━━━ Material for this task
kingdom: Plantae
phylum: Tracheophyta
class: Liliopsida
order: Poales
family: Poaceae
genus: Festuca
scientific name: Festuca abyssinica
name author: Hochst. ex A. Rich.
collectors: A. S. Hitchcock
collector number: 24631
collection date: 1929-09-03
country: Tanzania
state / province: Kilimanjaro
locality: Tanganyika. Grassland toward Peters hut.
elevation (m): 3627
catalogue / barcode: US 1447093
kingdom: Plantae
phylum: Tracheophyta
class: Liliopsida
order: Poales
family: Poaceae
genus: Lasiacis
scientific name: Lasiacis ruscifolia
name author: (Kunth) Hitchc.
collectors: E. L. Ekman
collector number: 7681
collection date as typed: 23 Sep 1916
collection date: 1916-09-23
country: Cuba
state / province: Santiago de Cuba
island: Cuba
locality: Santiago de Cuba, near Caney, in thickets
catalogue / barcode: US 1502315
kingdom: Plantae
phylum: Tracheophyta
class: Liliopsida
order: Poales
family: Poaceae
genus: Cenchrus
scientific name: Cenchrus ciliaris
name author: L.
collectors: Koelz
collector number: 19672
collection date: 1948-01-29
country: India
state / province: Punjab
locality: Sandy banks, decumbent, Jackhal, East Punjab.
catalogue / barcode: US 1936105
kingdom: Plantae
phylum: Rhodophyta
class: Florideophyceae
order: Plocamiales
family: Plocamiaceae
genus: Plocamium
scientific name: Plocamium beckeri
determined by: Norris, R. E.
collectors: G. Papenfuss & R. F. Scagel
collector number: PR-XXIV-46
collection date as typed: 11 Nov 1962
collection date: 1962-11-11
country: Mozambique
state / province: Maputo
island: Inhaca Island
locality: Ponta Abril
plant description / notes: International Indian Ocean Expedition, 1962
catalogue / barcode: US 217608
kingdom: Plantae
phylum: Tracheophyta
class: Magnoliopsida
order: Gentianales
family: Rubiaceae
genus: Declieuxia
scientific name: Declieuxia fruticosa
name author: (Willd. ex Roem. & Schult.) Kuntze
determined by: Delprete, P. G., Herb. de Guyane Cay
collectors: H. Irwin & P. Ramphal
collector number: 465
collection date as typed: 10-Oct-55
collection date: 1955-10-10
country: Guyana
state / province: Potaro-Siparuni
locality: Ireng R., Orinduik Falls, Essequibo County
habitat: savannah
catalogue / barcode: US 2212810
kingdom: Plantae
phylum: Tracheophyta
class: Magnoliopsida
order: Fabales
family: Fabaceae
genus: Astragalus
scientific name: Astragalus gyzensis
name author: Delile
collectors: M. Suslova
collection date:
━━━━━━
(What to work on)
Please reproduce all of the records above word for word, changing nothing.

(Solved problem)
kingdom: Plantae
phylum: Tracheophyta
class: Liliopsida
order: Poales
family: Poaceae
genus: Festuca
scientific name: Festuca abyssinica
name author: Hochst. ex A. Rich.
collectors: A. S. Hitchcock
collector number: 24631
collection date: 1929-09-03
country: Tanzania
state / province: Kilimanjaro
locality: Tanganyika. Grassland toward Peters hut.
elevation (m): 3627
catalogue / barcode: US 1447093
kingdom: Plantae
phylum: Tracheophyta
class: Liliopsida
order: Poales
family: Poaceae
genus: Lasiacis
scientific name: Lasiacis ruscifolia
name author: (Kunth) Hitchc.
collectors: E. L. Ekman
collector number: 7681
collection date as typed: 23 Sep 1916
collection date: 1916-09-23
country: Cuba
state / province: Santiago de Cuba
island: Cuba
locality: Santiago de Cuba, near Caney, in thickets
catalogue / barcode: US 1502315
kingdom: Plantae
phylum: Tracheophyta
class: Liliopsida
order: Poales
family: Poaceae
genus: Cenchrus
scientific name: Cenchrus ciliaris
name author: L.
collectors: Koelz
collector number: 19672
collection date: 1948-01-29
country: India
state / province: Punjab
locality: Sandy banks, decumbent, Jackhal, East Punjab.
catalogue / barcode: US 1936105
kingdom: Plantae
phylum: Rhodophyta
class: Florideophyceae
order: Plocamiales
family: Plocamiaceae
genus: Plocamium
scientific name: Plocamium beckeri
determined by: Norris, R. E.
collectors: G. Papenfuss & R. F. Scagel
collector number: PR-XXIV-46
collection date as typed: 11 Nov 1962
collection date: 1962-11-11
country: Mozambique
state / province: Maputo
island: Inhaca Island
locality: Ponta Abril
plant description / notes: International Indian Ocean Expedition, 1962
catalogue / barcode: US 217608
kingdom: Plantae
phylum: Tracheophyta
class: Magnoliopsida
order: Gentianales
family: Rubiaceae
genus: Declieuxia
scientific name: Declieuxia fruticosa
name author: (Willd. ex Roem. & Schult.) Kuntze
determined by: Delprete, P. G., Herb. de Guyane Cay
collectors: H. Irwin & P. Ramphal
collector number: 465
collection date as typed: 10-Oct-55
collection date: 1955-10-10
country: Guyana
state / province: Potaro-Siparuni
locality: Ireng R., Orinduik Falls, Essequibo County
habitat: savannah
catalogue / barcode: US 2212810
kingdom: Plantae
phylum: Tracheophyta
class: Magnoliopsida
order: Fabales
family: Fabaceae
genus: Astragalus
scientific name: Astragalus gyzensis
name author: Delile
collectors: M. Suslova
collection date:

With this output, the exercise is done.